Well, when the clarion call sounds, you always think you’ll be ready. Here I was with my wife’s camera, fumbling for a good grip on my flashlight, thundering around the corner of the house, not able to draw my gun without dropping the light or letting go of the camera, and totally unprepared to tackle a suspect. But I was there. Just in time to see a figure disappear into the pine trees that formed a windbreak on the west side of the house. Running at an angle, which would bring him or her out either on the road or at the next farm. And running fast.
I ran back to my car.
“Comm, I have, I see, a subject, on foot, running west, get five, up here, I’ll be in pursuit …” I was breathing pretty hard.
“Three, 10–9?”
Repeat. Breathing harder than I thought. I put the camera in the car, got behind the wheel, and picked up the mike again.

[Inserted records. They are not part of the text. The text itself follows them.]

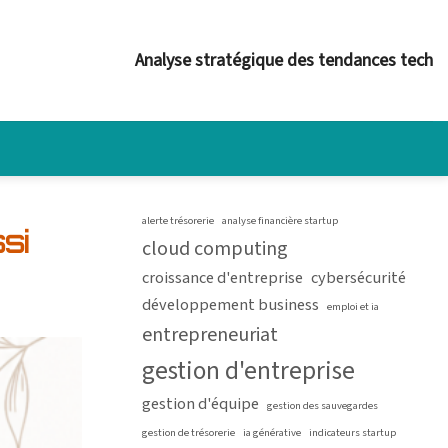
Analyse stratégique des tendances tech
alerte trésorerie
analyse financière startup
si
cloud computing
croissance d'entreprise
cybersécurité
développement business
emploi et ia
entrepreneuriat
gestion d'entreprise
gestion d'équipe
gestion des sauvegardes
gestion de trésorerie
ia générative
indicateurs startup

“Comm, I have a suspect on foot, running northwest from the residence. Get five here quick.”
“10–4, three.”
I drove back down the lane, almost losing control on the little hill. The lane was greasy. Got out to the gravel, turned left, and went down the road about three hundred yards, to a high point where I would be able to see fairly far. I turned on my spotlight, pointing it back toward the McGuire lane and lighting along the roadside fence line. I pointed the car about forty-five degrees right, shining the headlights into the area the suspect was heading. I got out of the car, locked it up, and went across the barbed-wire fence and into the field. I ran down into the field, out of the light from my car, and then squatted down to listen.
The field was very rough, with the remains of last year’s cornstalks sticking up about a foot or so. Hard to travel through, and I should be able to hear someone running
pretty easily. I was hoping I had got to my vantage point well ahead of the suspect, and he would think I was in my car. I waited.
“Three, five?”
I always keep the mike-speaker of my walkie-talkie clipped on my left shoulder. You can keep the volume down that way and still hear. Unfortunately, in situations like this one, it always startles you.
“Go ahead, five.”
“Three, five?”
Great. With a walkie-talkie, in open terrain, it is not unusual for you to be able to receive far better than you transmit. The case now. He couldn’t hear me, and I couldn’t get to the car to use the main radio.